State Bank of Pakistan (SBP) has refuted claims that payments to Google are stuck at the central bank.
In a statement, the central bank called such claims “baseless and misleading” and said that it “strongly refutes all such assertions”.
Explaining the situation, the central bank said that in order to facilitate the domestic entities, SBP specified certain Information Technology (IT) related services, which such entities can acquire from abroad for their own use and make foreign exchange payments there against up to $100,000 per invoice.
The SBP statement said that such services include, satellite transponder, international bandwidth, internet, private line services, software license, maintenance, support, and service to use electronic media and databases. Entities desirous of utilizing this option designate a bank, which is approved by SBP one time. Subsequently, after designation, such payments can be processed through the designated bank, without any further regulatory approval, the central bank added.
SBP said that during recent off-site reviews, it was observed that in addition to utilizing the aforesaid mechanism to remit funds for IT related services for their own use, telcos were remitting bulk of the funds for video gaming, entertainment content, etc. purchased by their customers using airtime, under Direct Carrier Billing (DCB).
DCB is, in general, an online mobile payment method, which allows users to make purchases by charging payments to their mobile phone carrier bill. Telcos were allowing their customers to purchase above mentioned products through airtime and then remitting funds abroad reflecting such transactions as payments for acquisition of IT related services. Thus, in effect the telcos were acting as intermediaries/ payment aggregators by facilitating acquisition of services by their subscribers.

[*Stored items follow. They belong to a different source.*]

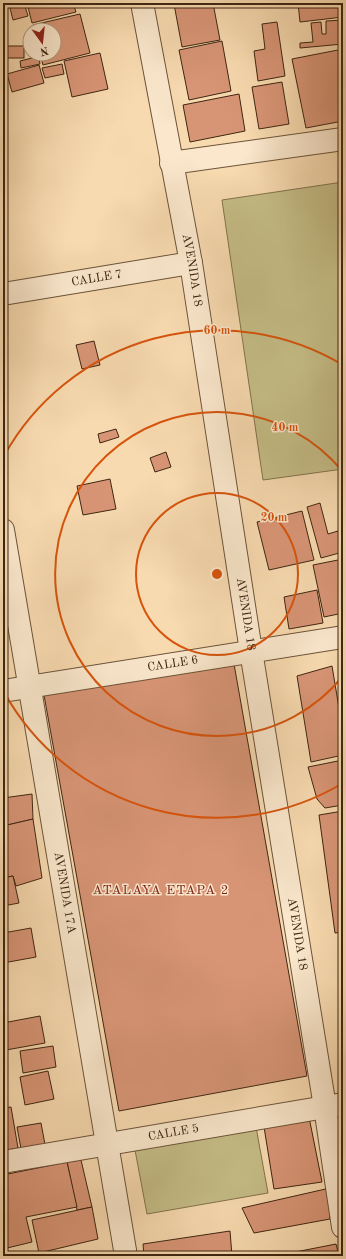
<svg xmlns="http://www.w3.org/2000/svg" width="346" height="1259" font-family="'Old Standard TT',serif">
	<style>
		.green { fill: #c5bd86; stroke: #82724c }
		.building { fill: #d89576; stroke: #3e2611 }
		.lines { fill: none; stroke-linecap: round; stroke-linejoin: round }
		.street-casing { stroke: #6c5339; stroke-width: 24 }
		.street { stroke: #fae7cc; stroke-width: 22 }
		.ring { fill: none; stroke: #d7540c; stroke-width: 2 }
		.labels { text-anchor: middle; dominant-baseline: central; stroke-width: 3; stroke-linejoin: round; paint-order: stroke }
		.street-label { font-size: 12px; fill: #3e2611; stroke: #fae7cc }
		.neighbourhood-label { font-size: 13px; letter-spacing: 1px; fill: #7a1f14; stroke: #fae7cc }
		.centre { fill: #d7540c; stroke: #fae7cc; stroke-width: 2 }
		.ring-label { font-size: 12px; text-anchor: middle; font-weight: bold; fill: #d7540c; stroke: #fae7cc; stroke-width: 3; stroke-linejoin: round; paint-order: stroke }
	</style>
	<rect width="100%" height="100%" fill="#f8dab0"/>
	<filter id="stains"><feTurbulence type="fractalNoise" baseFrequency=".005" numOctaves="4"/><feColorMatrix values="0 0 0 0 .2 0 0 0 0 .09 0 0 0 0 .02 0 0 0 .5 -.17"/></filter>
	<radialGradient id="worn" r=".72"><stop offset=".6" stop-color="#630" stop-opacity="0"/><stop offset="1" stop-color="#630" stop-opacity=".3"/></radialGradient>
	<!-- green -->
	<g class="green">
		<polygon points="343,182 343,469 263,480 222,200"/>
		<polygon points="256,1127 268,1193 147,1214 135,1150"/>
	</g>
	<!-- building -->
	<g class="building">
		<polygon points="24,3 28,16 13,20 9,4"/>
		<polygon points="27,3 73,3 76,12 32,23"/>
		<polygon points="213,3 220,40 182,47 174,4"/>
		<polygon points="298,3 343,3 343,17 300,22"/>
		<polygon points="80,14 90,53 43,65 40,54 54,54 54,30 34,30 33,25"/>
		<polygon points="343,20 343,44 300,48 300,43 313,42 311,23 321,22 322,34 326,34 326,21"/>
		<polygon points="277,22 285,76 258,81 254,51 265,49 262,24"/>
		<polygon points="222,41 231,91 189,100 179,50"/>
		<rect x="3" y="46" width="21" height="12"/>
		<polygon points="343,49 343,121 306,128 292,59"/>
		<polygon points="100,53 108,89 72,97 64,61"/>
		<polygon points="31,54 38,54 40,64 21,68 20,61 32,58"/>
		<polygon points="62,64 64,74 45,78 42,68"/>
		<polygon points="39,65 44,83 12,92 7,74"/>
		<polygon points="282,82 289,124 259,129 252,87"/>
		<polygon points="239,94 245,131 190,142 183,105"/>
		<polygon points="94,341 100,365 82,369 76,345"/>
		<polygon points="116,429 119,437 100,443 98,434"/>
		<polygon points="166,452 171,467 155,472 150,458"/>
		<polygon points="110,479 116,509 83,515 77,486"/>
		<polygon points="320,503 328,534 338,531 343,550 343,552 321,558 307,507"/>
		<polygon points="302,511 314,560 269,570 257,522"/>
		<polygon points="343,559 343,613 324,617 313,565"/>
		<polygon points="317,590 323,623 289,629 284,597"/>
		<polygon points="234,664 307,1076 119,1111 44,695"/>
		<polygon points="332,666 343,732 343,755 311,762 297,676"/>
		<polygon points="3,733 7,756 3,757"/>
		<polygon points="338,761 343,771 343,805 325,808 317,799 308,767"/>
		<polygon points="32,794 33,819 3,826 3,798"/>
		<polygon points="343,811 343,932 335,933 319,815"/>
		<polygon points="33,819 42,878 16,886 13,876 3,878 3,826"/>
		<polygon points="13,876 19,903 3,906 3,878"/>
		<polygon points="31,928 36,957 3,963 3,933"/>
		<polygon points="40,1016 45,1043 6,1050 3,1023"/>
		<polygon points="53,1046 56,1067 23,1073 20,1051"/>
		<polygon points="48,1071 54,1099 25,1105 20,1077"/>
		<polygon points="11,1107 18,1148 3,1151 3,1108"/>
		<polygon points="309,1117 322,1182 274,1189 264,1127"/>
		<polygon points="41,1123 46,1150 22,1154 17,1127"/>
		<polygon points="81,1160 92,1207 77,1210 67,1162"/>
		<polygon points="67,1162 77,1207 26,1217 32,1242 3,1249 3,1175"/>
		<polygon points="330,1188 330,1219 254,1233 242,1208"/>
		<polygon points="92,1207 98,1239 39,1253 32,1220"/>
		<polygon points="230,1231 232,1256 144,1256 143,1244"/>
		<polygon points="336,1244 339,1256 275,1256"/>
	</g>
	<g class="lines">
		<!-- street casing -->
		<g class="street-casing">
			<g id="street">
				<path id="s1" d="M 142,3 L 191,263 L 251,651 L 325,1107 L 343,1227"/>
				<polyline points="171,163 343,139"/>
				<path id="s2" d="M 3,294 L 191,263"/>
				<path id="s3" d="M 3,530 L 126,1256"/>
				<path id="s4" d="M 3,691 L 343,637"/>
				<path id="s5" d="M 3,1162 L 343,1104"/>
			</g>
		</g>
		<!-- street -->
		<use href="#street" class="street"/>
	</g>
	<!-- distance rings -->
	<g class="ring">
		<circle cx="217" cy="574" r="81"/>
		<path d="M343 676A162 162 0 1 1 343 472"/>
		<path d="M343 783A244 244 0 0 1 4 692M4 456A244 244 0 0 1 343 365"/>
	</g>
	<g class="labels">
		<!-- street labels -->
		<g class="street-label">
			<text stroke="none"><textPath href="#s1" startOffset="272">AVENIDA 18</textPath></text>
			<text stroke="none"><textPath href="#s2" startOffset="95">CALLE 7</textPath></text>
			<text stroke="none"><textPath href="#s1" startOffset="620">AVENIDA 18</textPath></text>
			<text stroke="none"><textPath href="#s4" startOffset="172">CALLE 6</textPath></text>
			<text stroke="none"><textPath href="#s3" startOffset="368">AVENIDA 17A</textPath></text>
			<text stroke="none"><textPath href="#s1" startOffset="944">AVENIDA 18</textPath></text>
			<text stroke="none"><textPath href="#s5" startOffset="173">CALLE 5</textPath></text>
		</g>
		<!-- neighbourhood labels -->
		<g class="neighbourhood-label">
			<text x="161" y="890">ATALAYA ETAPA 2</text>
		</g>
	</g>
	<circle cx="217" cy="574" r="6" class="centre"/>
	<g class="ring-label">
		<text x="217" y="334">60 m</text>
		<text x="285" y="431">40 m</text>
		<text x="274" y="521">20 m</text>
	</g>
	<!-- margin -->
	<rect width="346" height="1259" fill="none" stroke="#f8dab0" stroke-width="16"/>
	<rect x="4" y="4" width="338" height="1251" fill="none" stroke="#3e2611" stroke-width="2"/>
	<rect x="8" y="8" width="330" height="1243" fill="none" stroke="#3e2611"/>
	<!-- north arrow -->
	<g transform="translate(42 42) rotate(165)"><circle r="19" fill="#fae7cc" stroke="#af9a81"/>
	<path d="M0-3L7 15L0 10L-7 15Z" fill="#8f2418"/>
	<text y="-6" font-size="11" font-weight="bold" text-anchor="middle" fill="#3e2611">N</text>
	</g>
	<rect width="100%" height="100%" filter="url(#stains)"/>
	<rect width="100%" height="100%" fill="url(#worn)"/>
</svg>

Therefore, in view of the violation of foreign exchange regulations, SBP revoked the designation of banks of telcos for such payments. However, to facilitate their legitimate IT related payments, telcos have been advised through their banks to resubmit their requests.
If any entity, including a telco, intends to operate as an intermediary/payment aggregator and such arrangement involves outflow of foreign exchange, it has to approach SBP, separately through its bank, for seeking special permission for providing such services under the Foreign Exchange Regulation Act, 1947.